*** Begin section ***

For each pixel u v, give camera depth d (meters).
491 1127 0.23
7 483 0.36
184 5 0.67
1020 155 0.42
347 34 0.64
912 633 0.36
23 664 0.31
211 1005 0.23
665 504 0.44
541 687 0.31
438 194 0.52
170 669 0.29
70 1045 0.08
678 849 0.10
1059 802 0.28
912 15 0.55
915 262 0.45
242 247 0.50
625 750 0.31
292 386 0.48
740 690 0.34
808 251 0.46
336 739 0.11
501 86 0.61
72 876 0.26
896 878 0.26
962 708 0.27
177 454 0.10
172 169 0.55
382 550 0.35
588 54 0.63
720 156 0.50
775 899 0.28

*** End section ***

= WHAT TO PRODUCE =
Retype every line of the material exactly as given.

= ANSWER BOX =
For each pixel u v, give camera depth d (meters).
491 1127 0.23
7 483 0.36
184 5 0.67
1020 155 0.42
347 34 0.64
912 633 0.36
23 664 0.31
211 1005 0.23
665 504 0.44
541 687 0.31
438 194 0.52
170 669 0.29
70 1045 0.08
678 849 0.10
1059 802 0.28
912 15 0.55
915 262 0.45
242 247 0.50
625 750 0.31
292 386 0.48
740 690 0.34
808 251 0.46
336 739 0.11
501 86 0.61
72 876 0.26
896 878 0.26
962 708 0.27
177 454 0.10
172 169 0.55
382 550 0.35
588 54 0.63
720 156 0.50
775 899 0.28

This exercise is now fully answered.